WHAT THE EXERCISE ASKS:
Swap "scientific name" for "binomial name" everywhere in the data and write out the lines again with nothing else changed. Omit the pictures from your answer.

Extracted records:
/---

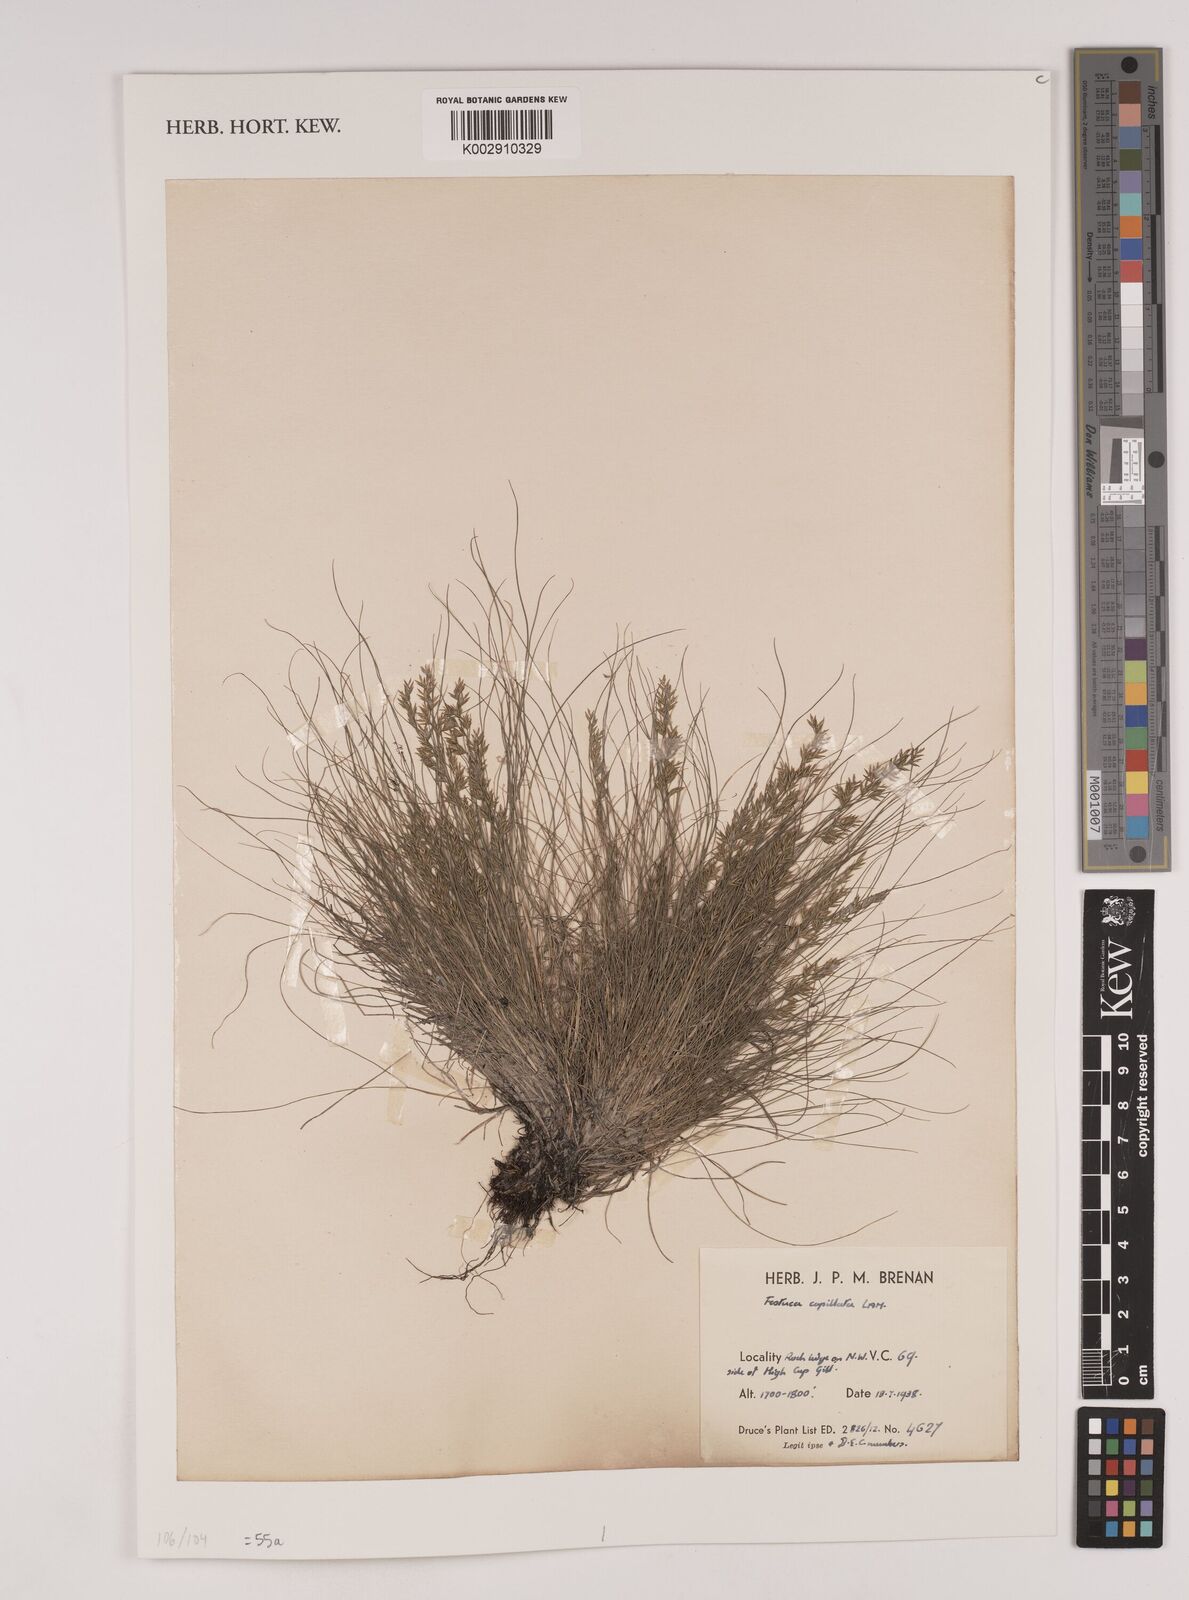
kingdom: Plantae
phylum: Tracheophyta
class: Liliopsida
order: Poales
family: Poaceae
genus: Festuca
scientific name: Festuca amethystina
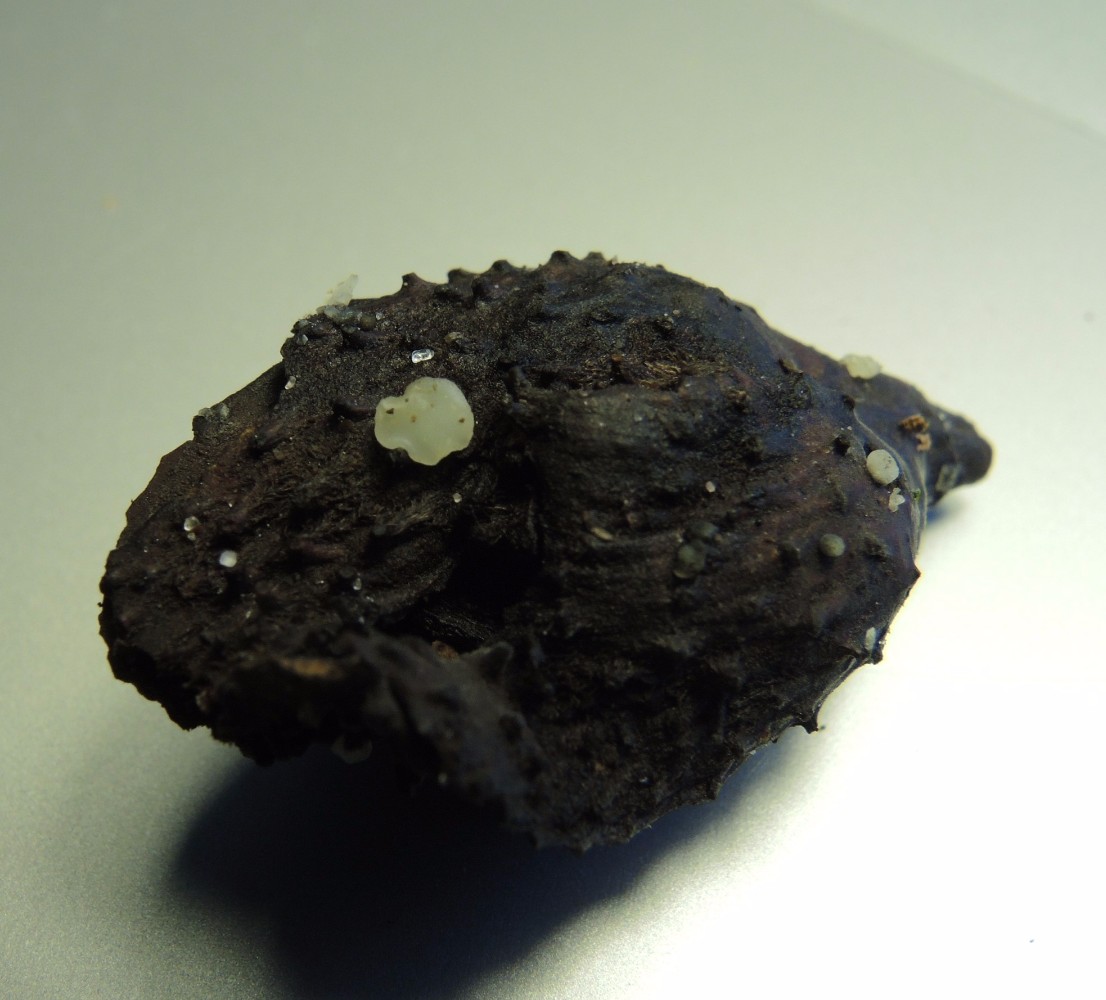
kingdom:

\---

ANSWER BELOW:
kingdom: Plantae
phylum: Tracheophyta
class: Liliopsida
order: Poales
family: Poaceae
genus: Festuca
binomial name: Festuca amethystina
kingdom:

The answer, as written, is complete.